- _About this task_
May I have, exactly as written, the line containing "[154,97,196,112] [TBD] ->" and every line after it through the end of the listing below, and nothing else?

[Opening Available data section]

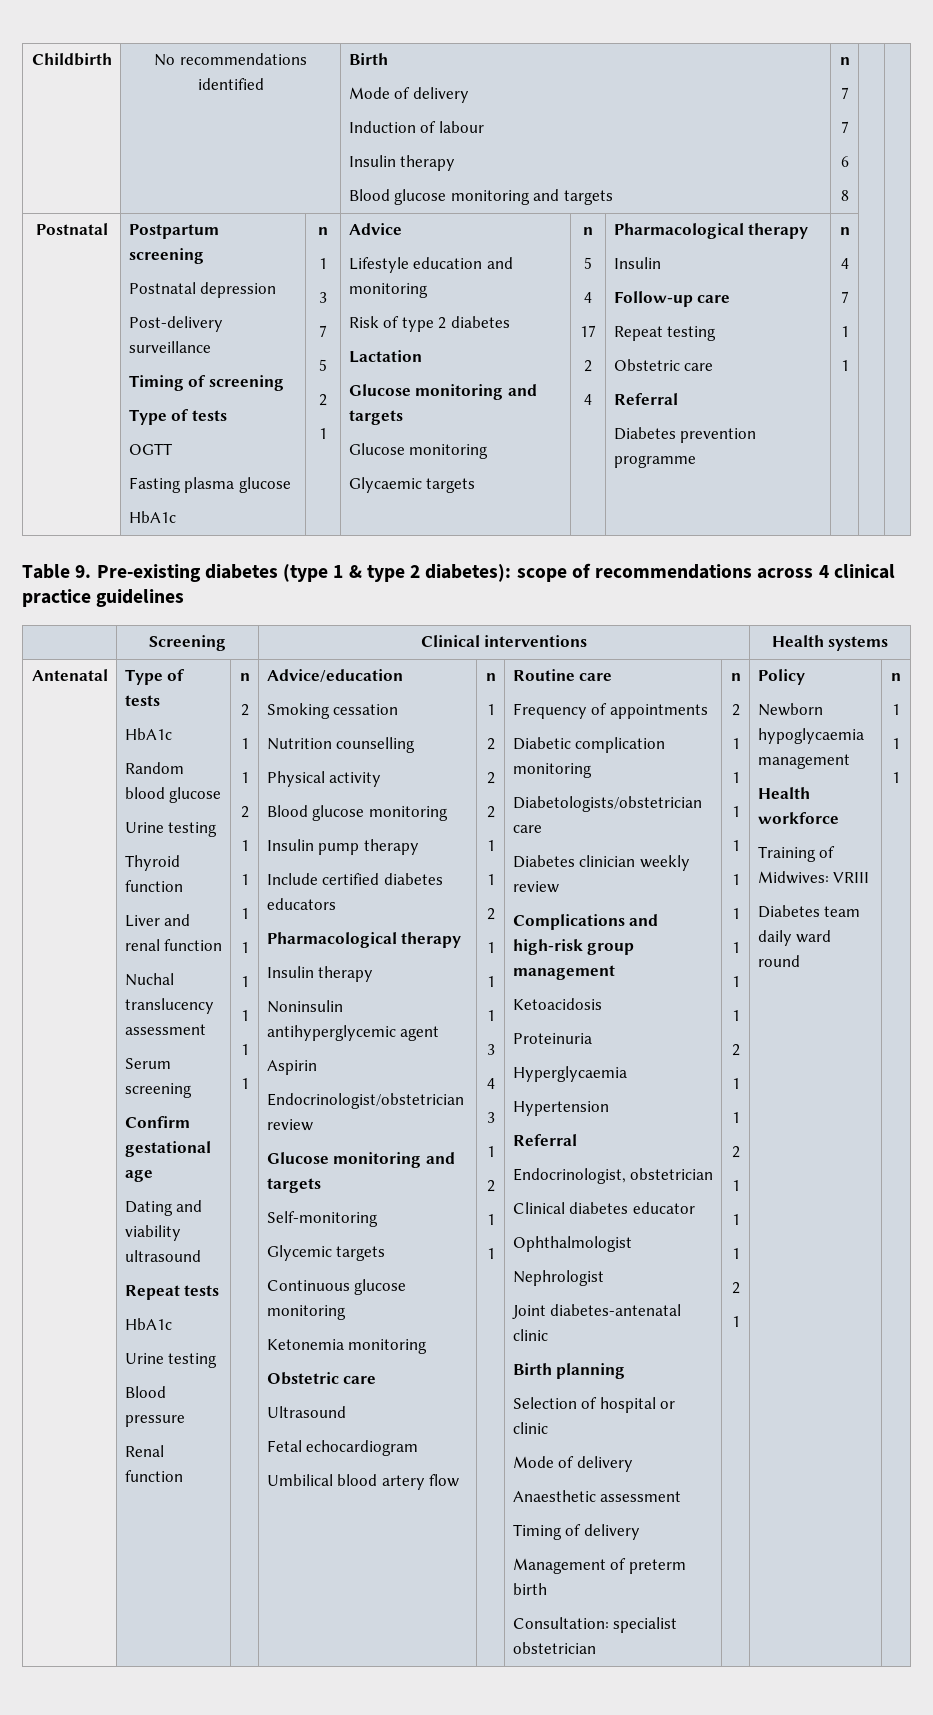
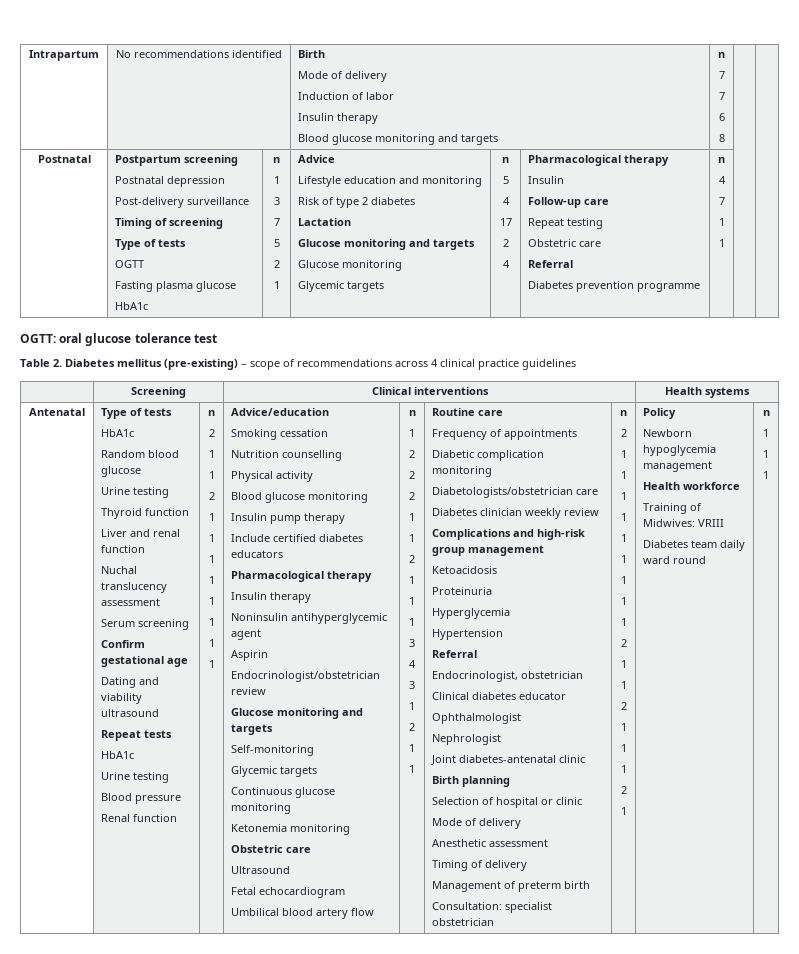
[31,53,112,66] Childbirth -> [29,50,99,61] Intrapartum
[438,121,484,133] labour -> [366,92,395,100] labor
[348,477,422,493] Glycaemic -> [298,281,345,292] Glycemic
[22,564,512,582] Table 9. Pre-existing diabetes (type 1 & type 2 diabetes): -> [20,333,217,346] [20,359,247,370] OGTT: oral glucose tolerance test // Table 2. Diabetes mellitus (pre-existing) –
[512,1066,627,1082] Hyperglycaemia -> [432,608,511,619] Hyperglycemia
[512,1490,596,1502] Anaesthetic -> [432,839,487,847] Anesthetic
[757,728,864,744] hypoglycaemia -> [643,445,717,456] hypoglycemia

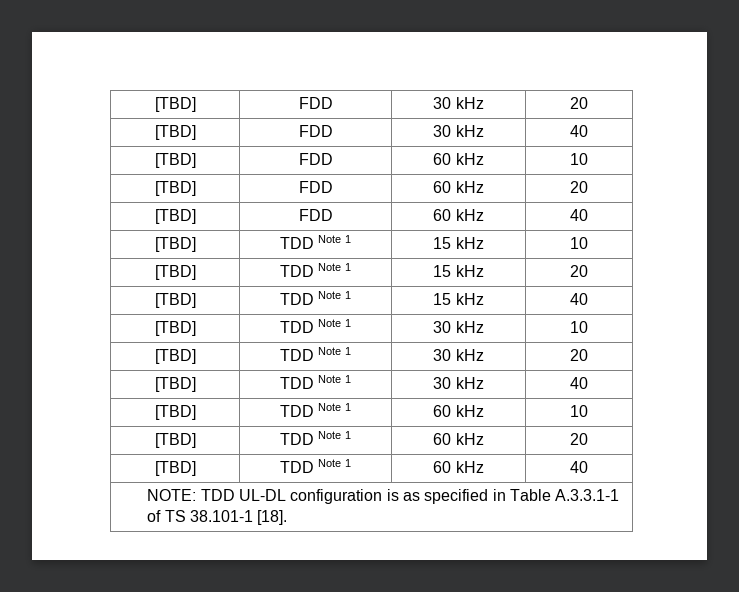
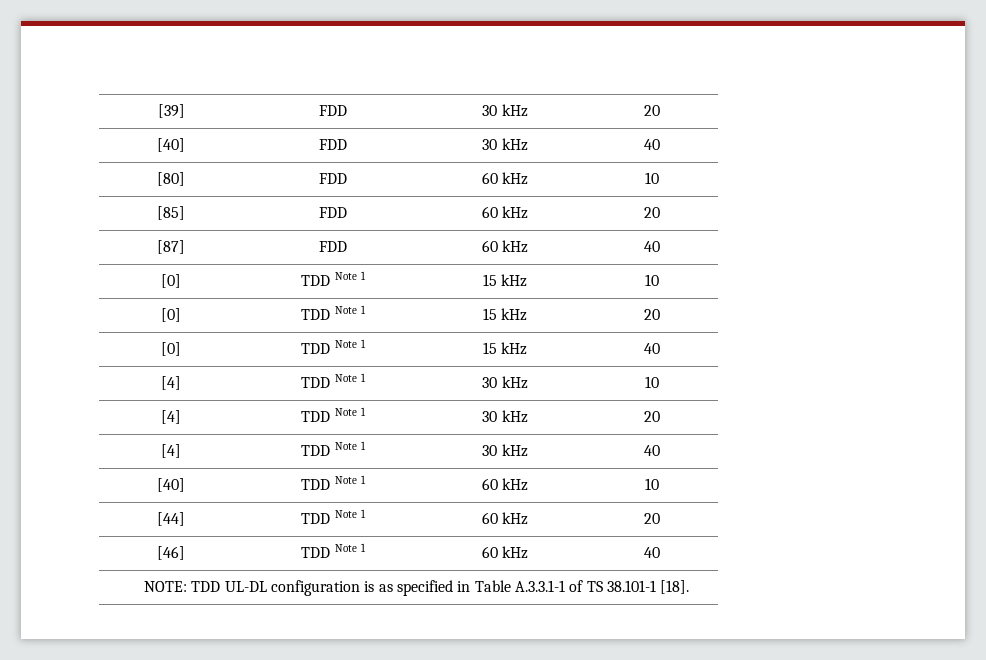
[154,97,196,112] [TBD] -> [157,104,185,118] [39]
[154,125,196,140] [TBD] -> [157,138,185,152] [40]
[154,153,196,168] [TBD] -> [157,172,185,186] [80]
[154,181,196,196] [TBD] -> [157,206,185,220] [85]
[154,209,196,224] [TBD] -> [157,240,185,254] [87]
[154,237,196,252] [TBD] -> [161,274,181,288] [0]
[154,265,196,280] [TBD] -> [161,308,181,322] [0]
[154,293,196,308] [TBD] -> [161,342,181,356] [0]
[154,321,196,336] [TBD] -> [161,376,181,390] [4]
[154,349,196,364] [TBD] -> [161,410,181,424] [4]
[154,377,196,392] [TBD] -> [161,444,181,458] [4]
[154,405,196,420] [TBD] -> [157,478,185,492] [40]
[154,433,196,448] [TBD] -> [157,512,185,526] [44]
[154,461,196,476] [TBD] -> [157,546,185,560] [46]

[Closing Available data section]

- _Solved exercise_
[154,97,196,112] [TBD] -> [157,104,185,118] [39]
[154,125,196,140] [TBD] -> [157,138,185,152] [40]
[154,153,196,168] [TBD] -> [157,172,185,186] [80]
[154,181,196,196] [TBD] -> [157,206,185,220] [85]
[154,209,196,224] [TBD] -> [157,240,185,254] [87]
[154,237,196,252] [TBD] -> [161,274,181,288] [0]
[154,265,196,280] [TBD] -> [161,308,181,322] [0]
[154,293,196,308] [TBD] -> [161,342,181,356] [0]
[154,321,196,336] [TBD] -> [161,376,181,390] [4]
[154,349,196,364] [TBD] -> [161,410,181,424] [4]
[154,377,196,392] [TBD] -> [161,444,181,458] [4]
[154,405,196,420] [TBD] -> [157,478,185,492] [40]
[154,433,196,448] [TBD] -> [157,512,185,526] [44]
[154,461,196,476] [TBD] -> [157,546,185,560] [46]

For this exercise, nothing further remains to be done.